*** Opening of RECORDS SHOWN ***
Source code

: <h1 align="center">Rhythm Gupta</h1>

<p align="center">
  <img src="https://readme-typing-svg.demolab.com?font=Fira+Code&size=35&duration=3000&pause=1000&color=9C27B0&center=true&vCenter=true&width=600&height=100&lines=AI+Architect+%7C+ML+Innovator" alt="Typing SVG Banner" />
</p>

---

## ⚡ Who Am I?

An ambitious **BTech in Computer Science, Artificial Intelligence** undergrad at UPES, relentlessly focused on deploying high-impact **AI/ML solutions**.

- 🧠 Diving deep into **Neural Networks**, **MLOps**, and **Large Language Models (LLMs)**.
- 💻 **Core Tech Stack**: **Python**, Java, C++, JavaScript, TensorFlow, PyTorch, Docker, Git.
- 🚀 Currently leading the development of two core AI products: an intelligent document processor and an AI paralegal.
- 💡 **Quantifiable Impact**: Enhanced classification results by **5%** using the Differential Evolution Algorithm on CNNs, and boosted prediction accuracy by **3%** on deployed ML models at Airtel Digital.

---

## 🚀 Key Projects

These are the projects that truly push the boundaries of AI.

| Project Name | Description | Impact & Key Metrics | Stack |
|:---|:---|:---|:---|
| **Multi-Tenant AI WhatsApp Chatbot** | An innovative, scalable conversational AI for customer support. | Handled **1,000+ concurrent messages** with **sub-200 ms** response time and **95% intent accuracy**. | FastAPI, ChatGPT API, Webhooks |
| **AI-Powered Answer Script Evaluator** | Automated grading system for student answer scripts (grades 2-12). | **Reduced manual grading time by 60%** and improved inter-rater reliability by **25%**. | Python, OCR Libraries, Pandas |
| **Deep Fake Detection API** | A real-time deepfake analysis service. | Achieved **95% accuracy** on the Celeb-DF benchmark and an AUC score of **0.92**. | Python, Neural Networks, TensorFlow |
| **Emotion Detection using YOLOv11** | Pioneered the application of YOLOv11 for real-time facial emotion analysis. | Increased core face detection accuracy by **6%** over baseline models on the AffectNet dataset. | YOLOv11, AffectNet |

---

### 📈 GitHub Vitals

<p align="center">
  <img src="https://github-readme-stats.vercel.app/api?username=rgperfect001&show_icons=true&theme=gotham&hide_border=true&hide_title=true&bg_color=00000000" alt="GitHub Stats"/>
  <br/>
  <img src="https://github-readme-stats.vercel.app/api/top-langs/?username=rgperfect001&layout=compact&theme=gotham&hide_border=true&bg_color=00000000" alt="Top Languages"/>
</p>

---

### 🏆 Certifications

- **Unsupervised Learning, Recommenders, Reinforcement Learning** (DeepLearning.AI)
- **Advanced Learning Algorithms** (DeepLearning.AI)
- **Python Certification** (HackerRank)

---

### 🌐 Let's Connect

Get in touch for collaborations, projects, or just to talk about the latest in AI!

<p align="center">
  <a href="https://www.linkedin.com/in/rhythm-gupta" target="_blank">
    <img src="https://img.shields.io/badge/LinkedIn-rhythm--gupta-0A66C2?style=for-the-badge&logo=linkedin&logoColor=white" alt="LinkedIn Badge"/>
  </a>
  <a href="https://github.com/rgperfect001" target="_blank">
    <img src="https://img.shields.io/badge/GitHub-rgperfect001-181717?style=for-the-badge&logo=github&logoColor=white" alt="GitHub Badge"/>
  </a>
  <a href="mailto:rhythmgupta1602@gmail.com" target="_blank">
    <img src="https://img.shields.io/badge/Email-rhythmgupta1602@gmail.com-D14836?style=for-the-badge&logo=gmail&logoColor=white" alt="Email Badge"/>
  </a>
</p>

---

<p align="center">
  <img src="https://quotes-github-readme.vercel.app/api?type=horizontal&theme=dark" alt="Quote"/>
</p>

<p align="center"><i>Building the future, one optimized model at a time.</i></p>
*** Close of RECORDS SHOWN ***
→ **WRITTEN TASK**
Retype every one of the items above, reproducing each line without any change.

→ **EXERCISE RESULT**
Source code

: <h1 align="center">Rhythm Gupta</h1>

<p align="center">
  <img src="https://readme-typing-svg.demolab.com?font=Fira+Code&size=35&duration=3000&pause=1000&color=9C27B0&center=true&vCenter=true&width=600&height=100&lines=AI+Architect+%7C+ML+Innovator" alt="Typing SVG Banner" />
</p>

---

## ⚡ Who Am I?

An ambitious **BTech in Computer Science, Artificial Intelligence** undergrad at UPES, relentlessly focused on deploying high-impact **AI/ML solutions**.

- 🧠 Diving deep into **Neural Networks**, **MLOps**, and **Large Language Models (LLMs)**.
- 💻 **Core Tech Stack**: **Python**, Java, C++, JavaScript, TensorFlow, PyTorch, Docker, Git.
- 🚀 Currently leading the development of two core AI products: an intelligent document processor and an AI paralegal.
- 💡 **Quantifiable Impact**: Enhanced classification results by **5%** using the Differential Evolution Algorithm on CNNs, and boosted prediction accuracy by **3%** on deployed ML models at Airtel Digital.

---

## 🚀 Key Projects

These are the projects that truly push the boundaries of AI.

| Project Name | Description | Impact & Key Metrics | Stack |
|:---|:---|:---|:---|
| **Multi-Tenant AI WhatsApp Chatbot** | An innovative, scalable conversational AI for customer support. | Handled **1,000+ concurrent messages** with **sub-200 ms** response time and **95% intent accuracy**. | FastAPI, ChatGPT API, Webhooks |
| **AI-Powered Answer Script Evaluator** | Automated grading system for student answer scripts (grades 2-12). | **Reduced manual grading time by 60%** and improved inter-rater reliability by **25%**. | Python, OCR Libraries, Pandas |
| **Deep Fake Detection API** | A real-time deepfake analysis service. | Achieved **95% accuracy** on the Celeb-DF benchmark and an AUC score of **0.92**. | Python, Neural Networks, TensorFlow |
| **Emotion Detection using YOLOv11** | Pioneered the application of YOLOv11 for real-time facial emotion analysis. | Increased core face detection accuracy by **6%** over baseline models on the AffectNet dataset. | YOLOv11, AffectNet |

---

### 📈 GitHub Vitals

<p align="center">
  <img src="https://github-readme-stats.vercel.app/api?username=rgperfect001&show_icons=true&theme=gotham&hide_border=true&hide_title=true&bg_color=00000000" alt="GitHub Stats"/>
  <br/>
  <img src="https://github-readme-stats.vercel.app/api/top-langs/?username=rgperfect001&layout=compact&theme=gotham&hide_border=true&bg_color=00000000" alt="Top Languages"/>
</p>

---

### 🏆 Certifications

- **Unsupervised Learning, Recommenders, Reinforcement Learning** (DeepLearning.AI)
- **Advanced Learning Algorithms** (DeepLearning.AI)
- **Python Certification** (HackerRank)

---

### 🌐 Let's Connect

Get in touch for collaborations, projects, or just to talk about the latest in AI!

<p align="center">
  <a href="https://www.linkedin.com/in/rhythm-gupta" target="_blank">
    <img src="https://img.shields.io/badge/LinkedIn-rhythm--gupta-0A66C2?style=for-the-badge&logo=linkedin&logoColor=white" alt="LinkedIn Badge"/>
  </a>
  <a href="https://github.com/rgperfect001" target="_blank">
    <img src="https://img.shields.io/badge/GitHub-rgperfect001-181717?style=for-the-badge&logo=github&logoColor=white" alt="GitHub Badge"/>
  </a>
  <a href="mailto:rhythmgupta1602@gmail.com" target="_blank">
    <img src="https://img.shields.io/badge/Email-rhythmgupta1602@gmail.com-D14836?style=for-the-badge&logo=gmail&logoColor=white" alt="Email Badge"/>
  </a>
</p>

---

<p align="center">
  <img src="https://quotes-github-readme.vercel.app/api?type=horizontal&theme=dark" alt="Quote"/>
</p>

<p align="center"><i>Building the future, one optimized model at a time.</i></p>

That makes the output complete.